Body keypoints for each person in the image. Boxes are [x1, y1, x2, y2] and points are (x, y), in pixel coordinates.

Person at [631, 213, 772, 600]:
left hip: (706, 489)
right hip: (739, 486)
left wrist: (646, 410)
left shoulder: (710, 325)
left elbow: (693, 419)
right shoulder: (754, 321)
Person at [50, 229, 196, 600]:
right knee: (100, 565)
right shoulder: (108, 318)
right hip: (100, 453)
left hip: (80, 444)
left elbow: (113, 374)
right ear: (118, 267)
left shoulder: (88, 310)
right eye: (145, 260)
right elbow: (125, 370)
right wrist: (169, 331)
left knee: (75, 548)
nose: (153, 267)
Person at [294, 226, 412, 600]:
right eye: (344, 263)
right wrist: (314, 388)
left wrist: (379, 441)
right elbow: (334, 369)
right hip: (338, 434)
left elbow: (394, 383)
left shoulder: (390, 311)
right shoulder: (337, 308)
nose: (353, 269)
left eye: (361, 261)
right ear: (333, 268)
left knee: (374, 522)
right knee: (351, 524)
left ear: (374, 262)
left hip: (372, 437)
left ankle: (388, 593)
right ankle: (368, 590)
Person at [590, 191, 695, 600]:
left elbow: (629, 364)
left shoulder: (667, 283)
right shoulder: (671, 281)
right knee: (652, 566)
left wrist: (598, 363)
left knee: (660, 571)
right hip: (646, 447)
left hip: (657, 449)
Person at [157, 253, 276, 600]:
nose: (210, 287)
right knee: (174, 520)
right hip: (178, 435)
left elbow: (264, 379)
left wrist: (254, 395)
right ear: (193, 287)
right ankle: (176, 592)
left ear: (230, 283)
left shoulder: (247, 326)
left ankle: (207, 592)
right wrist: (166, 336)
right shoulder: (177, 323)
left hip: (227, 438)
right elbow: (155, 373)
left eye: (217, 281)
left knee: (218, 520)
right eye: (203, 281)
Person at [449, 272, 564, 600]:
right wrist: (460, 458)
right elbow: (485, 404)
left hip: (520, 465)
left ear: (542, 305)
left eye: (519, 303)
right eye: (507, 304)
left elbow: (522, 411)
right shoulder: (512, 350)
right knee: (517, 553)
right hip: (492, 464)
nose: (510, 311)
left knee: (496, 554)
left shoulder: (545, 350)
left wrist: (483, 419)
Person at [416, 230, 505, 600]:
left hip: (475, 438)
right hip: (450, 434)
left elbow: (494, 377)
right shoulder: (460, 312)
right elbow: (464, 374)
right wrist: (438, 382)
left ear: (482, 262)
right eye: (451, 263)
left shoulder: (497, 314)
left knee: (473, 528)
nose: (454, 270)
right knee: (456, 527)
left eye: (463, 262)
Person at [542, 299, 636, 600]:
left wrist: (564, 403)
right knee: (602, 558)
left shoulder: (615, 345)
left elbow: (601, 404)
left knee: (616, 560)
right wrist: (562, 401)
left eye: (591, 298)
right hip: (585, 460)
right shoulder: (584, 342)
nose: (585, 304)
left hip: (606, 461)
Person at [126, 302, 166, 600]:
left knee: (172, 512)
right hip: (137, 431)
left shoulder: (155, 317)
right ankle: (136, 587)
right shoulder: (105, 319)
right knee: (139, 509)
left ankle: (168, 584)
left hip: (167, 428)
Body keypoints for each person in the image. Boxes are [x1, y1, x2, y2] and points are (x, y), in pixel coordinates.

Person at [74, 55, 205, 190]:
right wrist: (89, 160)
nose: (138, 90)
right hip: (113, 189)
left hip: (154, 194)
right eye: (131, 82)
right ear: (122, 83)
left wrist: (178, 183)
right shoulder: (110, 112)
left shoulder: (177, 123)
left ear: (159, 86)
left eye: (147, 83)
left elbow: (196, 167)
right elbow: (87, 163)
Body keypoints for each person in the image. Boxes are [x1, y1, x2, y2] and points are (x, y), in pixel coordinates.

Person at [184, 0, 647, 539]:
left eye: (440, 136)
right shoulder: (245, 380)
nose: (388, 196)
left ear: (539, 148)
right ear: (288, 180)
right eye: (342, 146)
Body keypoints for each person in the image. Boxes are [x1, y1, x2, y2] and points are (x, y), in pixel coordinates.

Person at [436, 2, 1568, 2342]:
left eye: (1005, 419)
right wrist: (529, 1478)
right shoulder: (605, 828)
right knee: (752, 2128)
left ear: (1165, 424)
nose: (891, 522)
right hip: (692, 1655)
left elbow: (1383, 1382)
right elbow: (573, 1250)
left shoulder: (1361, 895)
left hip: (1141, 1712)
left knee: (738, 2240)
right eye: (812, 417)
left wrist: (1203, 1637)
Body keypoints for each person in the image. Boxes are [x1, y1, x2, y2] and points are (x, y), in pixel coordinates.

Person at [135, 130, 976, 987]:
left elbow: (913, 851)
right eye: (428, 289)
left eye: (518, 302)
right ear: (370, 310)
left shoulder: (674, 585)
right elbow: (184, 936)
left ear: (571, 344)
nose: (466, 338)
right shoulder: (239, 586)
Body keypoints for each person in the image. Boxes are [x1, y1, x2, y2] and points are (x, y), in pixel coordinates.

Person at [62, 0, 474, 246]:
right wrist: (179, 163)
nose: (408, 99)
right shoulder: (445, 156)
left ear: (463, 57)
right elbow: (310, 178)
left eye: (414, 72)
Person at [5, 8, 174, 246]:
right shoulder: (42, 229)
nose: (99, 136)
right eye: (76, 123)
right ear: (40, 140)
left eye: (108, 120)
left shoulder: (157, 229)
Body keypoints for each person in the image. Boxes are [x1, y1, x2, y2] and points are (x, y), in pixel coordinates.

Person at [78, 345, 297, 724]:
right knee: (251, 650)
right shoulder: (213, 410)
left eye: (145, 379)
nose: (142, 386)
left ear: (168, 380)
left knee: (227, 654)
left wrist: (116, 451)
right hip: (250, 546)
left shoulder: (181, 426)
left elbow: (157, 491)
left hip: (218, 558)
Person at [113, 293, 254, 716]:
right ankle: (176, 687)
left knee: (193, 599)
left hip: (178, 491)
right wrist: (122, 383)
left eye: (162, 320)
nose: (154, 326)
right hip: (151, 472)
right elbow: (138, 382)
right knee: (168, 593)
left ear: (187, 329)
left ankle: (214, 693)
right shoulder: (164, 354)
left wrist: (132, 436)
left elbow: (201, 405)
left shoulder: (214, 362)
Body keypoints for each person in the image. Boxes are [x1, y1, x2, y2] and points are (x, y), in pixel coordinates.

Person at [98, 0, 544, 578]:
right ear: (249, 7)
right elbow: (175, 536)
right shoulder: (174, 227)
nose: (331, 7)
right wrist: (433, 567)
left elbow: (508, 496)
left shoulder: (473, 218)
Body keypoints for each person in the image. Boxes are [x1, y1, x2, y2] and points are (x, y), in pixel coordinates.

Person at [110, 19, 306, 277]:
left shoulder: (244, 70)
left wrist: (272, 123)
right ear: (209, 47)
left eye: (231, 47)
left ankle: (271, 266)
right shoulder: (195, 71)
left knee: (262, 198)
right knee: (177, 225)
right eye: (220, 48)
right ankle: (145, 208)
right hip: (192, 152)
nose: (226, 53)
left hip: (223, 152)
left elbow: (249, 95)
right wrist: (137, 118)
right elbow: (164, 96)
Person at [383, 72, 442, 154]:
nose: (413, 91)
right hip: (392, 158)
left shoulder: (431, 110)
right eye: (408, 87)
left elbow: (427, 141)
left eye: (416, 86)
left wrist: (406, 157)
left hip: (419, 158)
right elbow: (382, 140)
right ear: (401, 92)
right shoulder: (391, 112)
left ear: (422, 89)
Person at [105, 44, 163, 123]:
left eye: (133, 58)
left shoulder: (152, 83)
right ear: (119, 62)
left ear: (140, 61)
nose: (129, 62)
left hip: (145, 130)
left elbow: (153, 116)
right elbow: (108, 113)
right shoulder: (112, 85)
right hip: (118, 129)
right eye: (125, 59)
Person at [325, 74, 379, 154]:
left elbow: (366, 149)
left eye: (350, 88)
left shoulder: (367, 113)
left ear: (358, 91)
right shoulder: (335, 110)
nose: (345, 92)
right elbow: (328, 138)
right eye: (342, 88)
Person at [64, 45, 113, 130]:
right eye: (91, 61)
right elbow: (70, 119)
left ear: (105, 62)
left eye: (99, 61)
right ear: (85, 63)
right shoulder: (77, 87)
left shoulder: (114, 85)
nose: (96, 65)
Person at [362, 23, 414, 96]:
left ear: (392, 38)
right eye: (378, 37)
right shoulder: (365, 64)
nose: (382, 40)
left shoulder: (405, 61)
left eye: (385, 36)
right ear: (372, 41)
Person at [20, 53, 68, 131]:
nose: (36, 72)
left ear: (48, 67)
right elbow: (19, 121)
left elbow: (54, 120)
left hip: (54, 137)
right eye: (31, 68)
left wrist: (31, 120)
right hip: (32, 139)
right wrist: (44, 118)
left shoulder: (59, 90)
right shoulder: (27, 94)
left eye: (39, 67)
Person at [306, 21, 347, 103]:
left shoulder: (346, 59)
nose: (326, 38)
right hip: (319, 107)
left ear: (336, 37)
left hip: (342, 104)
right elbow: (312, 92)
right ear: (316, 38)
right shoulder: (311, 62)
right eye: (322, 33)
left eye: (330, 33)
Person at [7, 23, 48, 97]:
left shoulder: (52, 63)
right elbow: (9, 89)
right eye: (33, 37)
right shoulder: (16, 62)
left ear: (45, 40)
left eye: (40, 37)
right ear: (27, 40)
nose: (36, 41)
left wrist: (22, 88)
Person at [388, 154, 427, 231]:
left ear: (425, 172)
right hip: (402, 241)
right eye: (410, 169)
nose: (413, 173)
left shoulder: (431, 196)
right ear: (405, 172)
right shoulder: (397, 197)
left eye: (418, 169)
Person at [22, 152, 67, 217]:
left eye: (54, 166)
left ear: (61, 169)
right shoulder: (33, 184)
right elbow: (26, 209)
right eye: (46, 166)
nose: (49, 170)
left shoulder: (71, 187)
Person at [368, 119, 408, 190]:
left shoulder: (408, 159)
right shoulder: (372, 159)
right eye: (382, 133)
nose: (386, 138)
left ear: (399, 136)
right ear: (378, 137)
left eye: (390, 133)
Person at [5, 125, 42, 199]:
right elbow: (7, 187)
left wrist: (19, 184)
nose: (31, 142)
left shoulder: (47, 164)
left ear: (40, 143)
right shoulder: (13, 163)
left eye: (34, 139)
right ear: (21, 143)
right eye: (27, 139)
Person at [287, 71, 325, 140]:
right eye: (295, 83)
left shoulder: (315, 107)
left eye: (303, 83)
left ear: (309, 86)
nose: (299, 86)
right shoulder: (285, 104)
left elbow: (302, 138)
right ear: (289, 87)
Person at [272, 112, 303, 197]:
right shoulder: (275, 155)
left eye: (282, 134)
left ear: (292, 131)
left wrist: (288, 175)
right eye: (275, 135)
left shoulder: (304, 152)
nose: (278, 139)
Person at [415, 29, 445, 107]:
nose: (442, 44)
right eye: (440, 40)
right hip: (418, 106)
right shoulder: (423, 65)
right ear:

__WORK INSTRUCTIONS__: Reprint exactly the lines above that start at the one with "left hip: (606, 461)" and end at the one with "right elbow: (87, 163)", keeping both and adding none.

__SOLUTION__:
left hip: (606, 461)
Person at [126, 302, 166, 600]:
left knee: (172, 512)
right hip: (137, 431)
left shoulder: (155, 317)
right ankle: (136, 587)
right shoulder: (105, 319)
right knee: (139, 509)
left ankle: (168, 584)
left hip: (167, 428)
Body keypoints for each person in the image. Boxes are [x1, y1, x2, y2] and points are (x, y), in pixel coordinates.

Person at [74, 55, 205, 190]:
right wrist: (89, 160)
nose: (138, 90)
right hip: (113, 189)
left hip: (154, 194)
right eye: (131, 82)
right ear: (122, 83)
left wrist: (178, 183)
right shoulder: (110, 112)
left shoulder: (177, 123)
left ear: (159, 86)
left eye: (147, 83)
left elbow: (196, 167)
right elbow: (87, 163)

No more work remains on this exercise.